So, let's start with the true original. Glen Campbell on his variety show, bringin' us the goods, many years before he became a Rhinestone Cowboy.
Now that you've seen "Wichita Lineman" as it was meant to be sung, let's look at various covers of the tune - some good, some horrifically awful. The first is from Sergio Mendes & Brazil '66, who covered this song perhaps better than anyone else. Instead of recreating the song, they brought their own unique flavor to it, and I love it. Please don't discount this version outright - give it at least a good thirty seconds of your time. It'll grow on you.

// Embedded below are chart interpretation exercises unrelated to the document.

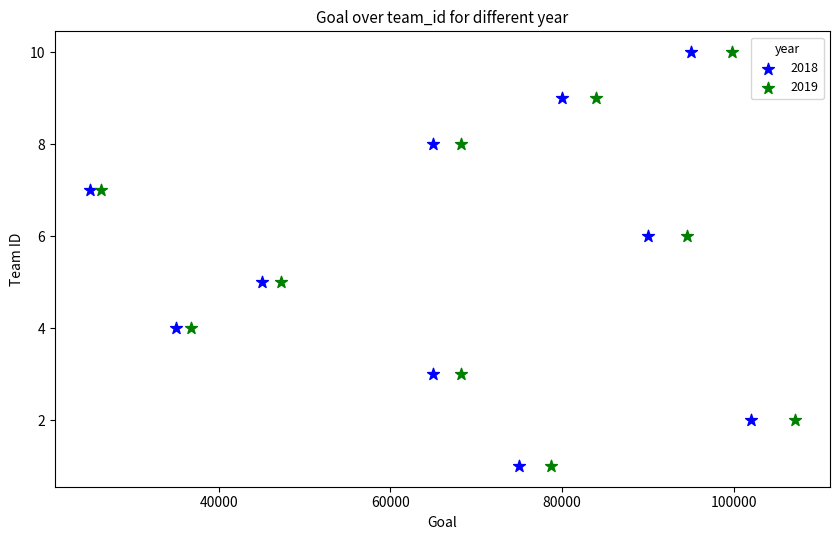

What are all the series names shown in the legend?

2018, 2019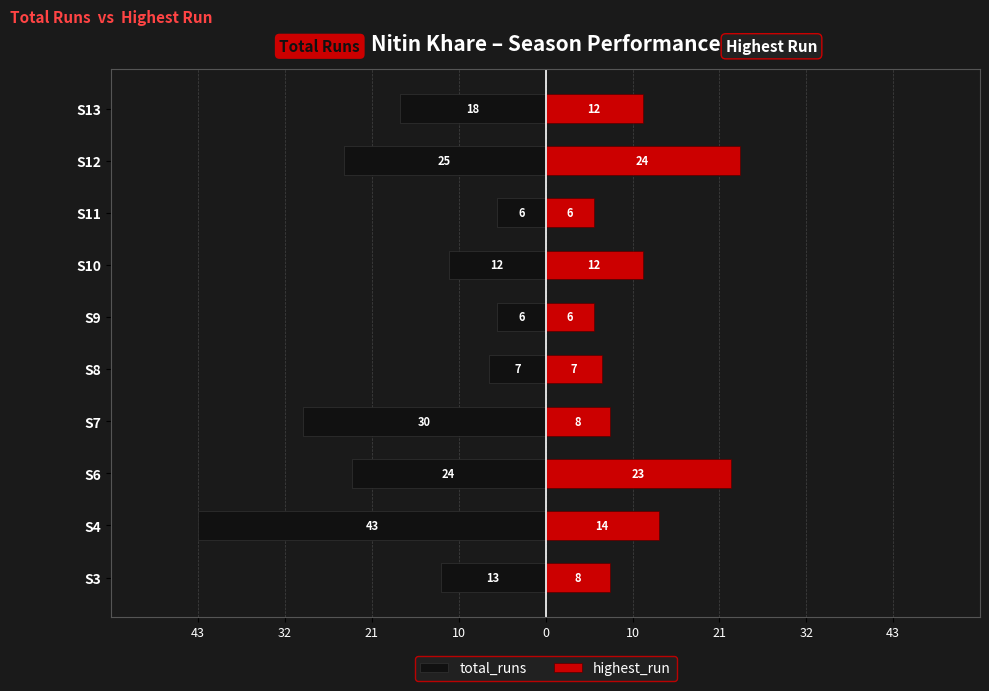

How many data points in total_runs are above -13?

4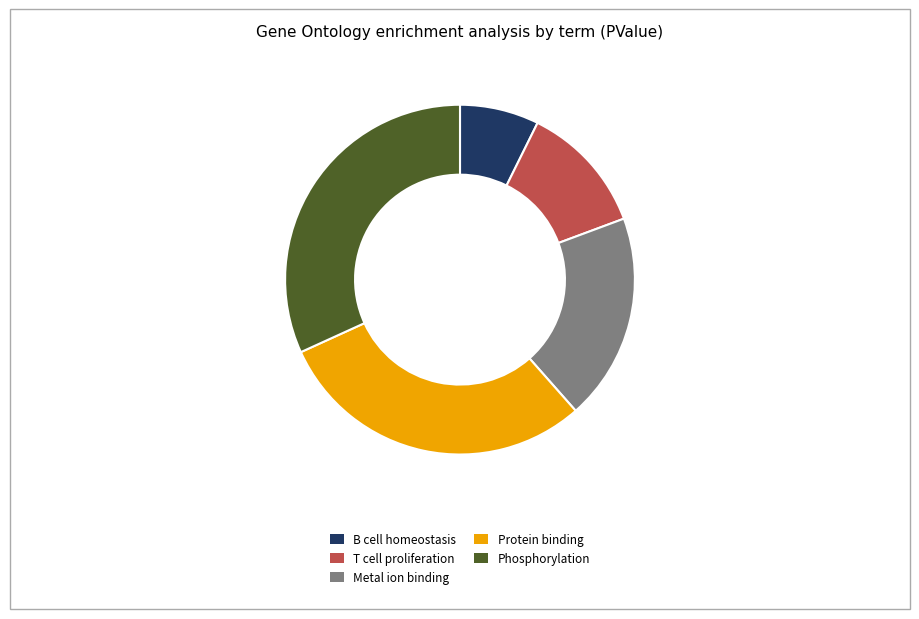

Does any single category account for the majority?

No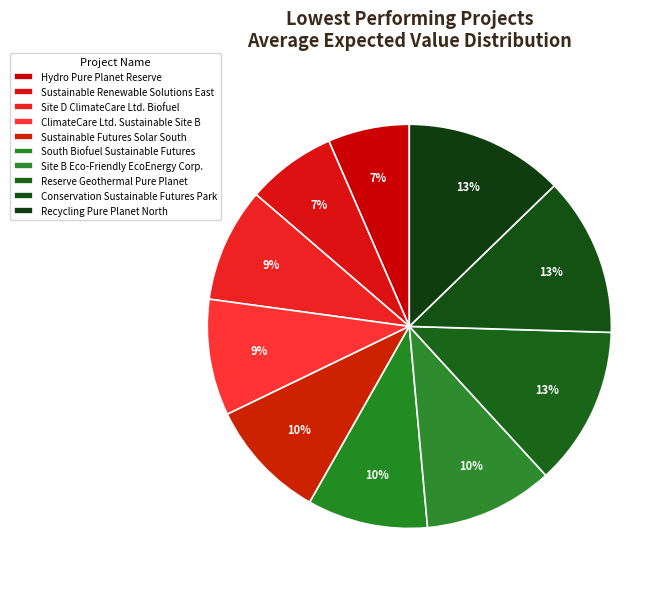

To the nearest percent, what is the average slice percentage?

10%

Here we have a moog version of the song. Our song, "Wichita Lineman", is the first track on Nashville Gold: Switched on Moog. For some odd reason, I actually enjoy the moog version. I think it is because the hollow feeling emitted by the moog fits in well with the mood of the song. But be forwarned, I am easily the only living person on the planet that feels this way.
RecordRobot has a good helping of "Wichita Lineman" cover versions. Here's a sampling. I encourage you to browse on over to this awesome blog for a second helping. All Electric Love really has going for it is the cover, but, again, there's a certain something here that I like.

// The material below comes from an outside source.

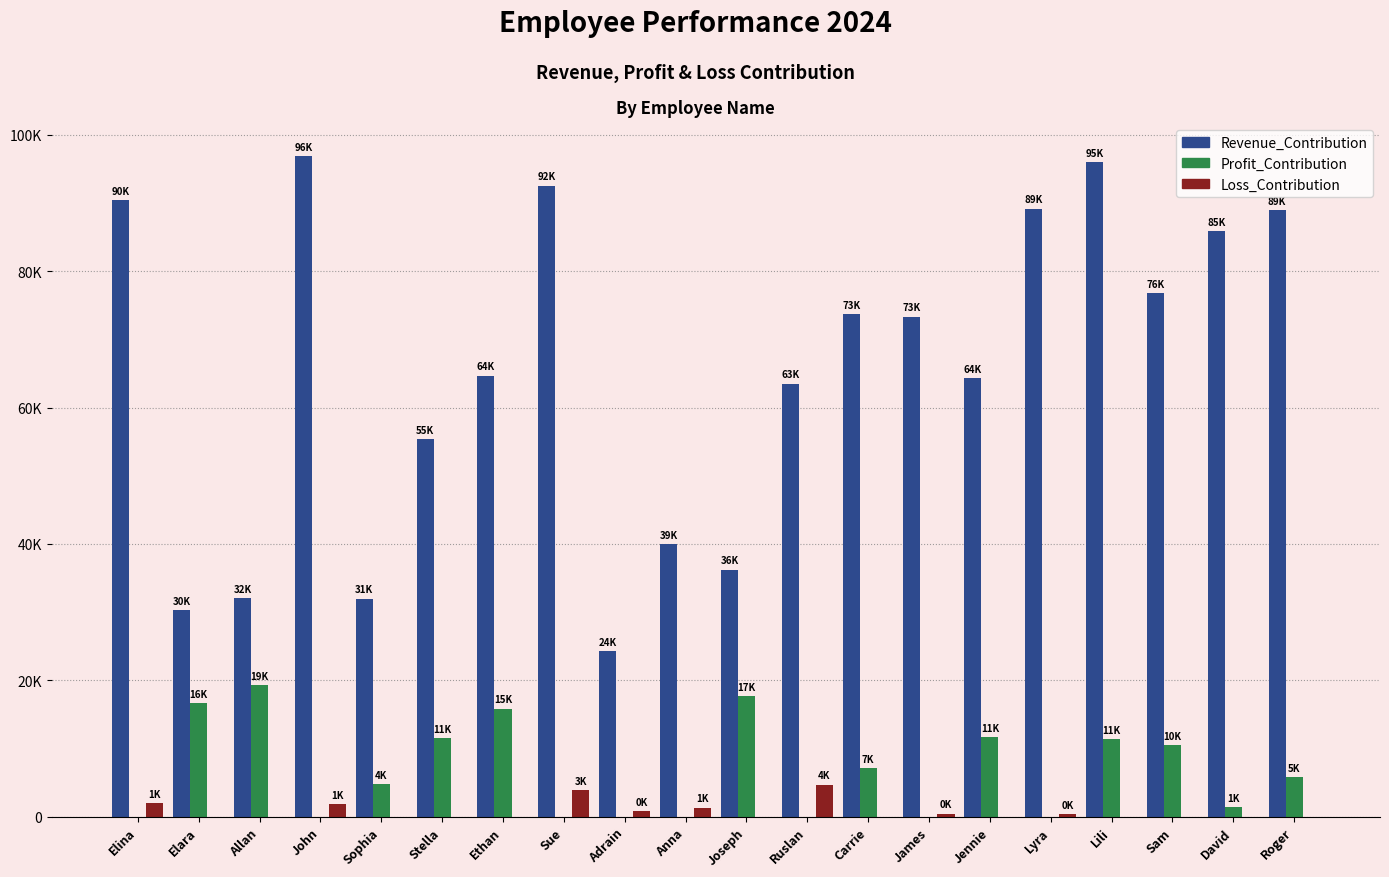

True or false: Profit_Contribution has a value of 10496 at Sam.

True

Here's a version by Sammy Davis, Jr. courtesy of RecordRobot. I wonder if this was during his Church of Satan phase. A couple posts back I talked about Sammy and his fling with Beelzebub. But enough about that, here's Sammy doin' what he does best... singing other people's material.
One of my favorites, possibly simply for its rarity, is a version recorded by Campbell himself with the Stone Temple Pilots. The recording never made it to an album, and all that survives is some grainy black and white footage.
Needless to say, the song's been covered countless times. R.E.M. did a version, and I think the song suits their style, but they really didn't add anything to the song except maybe make it more depressing. Andy Williams and Tom Jones also provided a rendition of the tune, which I'll spare you from. Suffice it to say, there's been plenty of tries to capture the magic of the Jimmy Webb song, but no one has come close to Campbell.
It's fascinating to think that Jimmy Webb's lonely drive down an Oklahoma road in the late 60's would result in a timeless classic and an endless supply of cover versions. I for one am mighty glad he took that trip.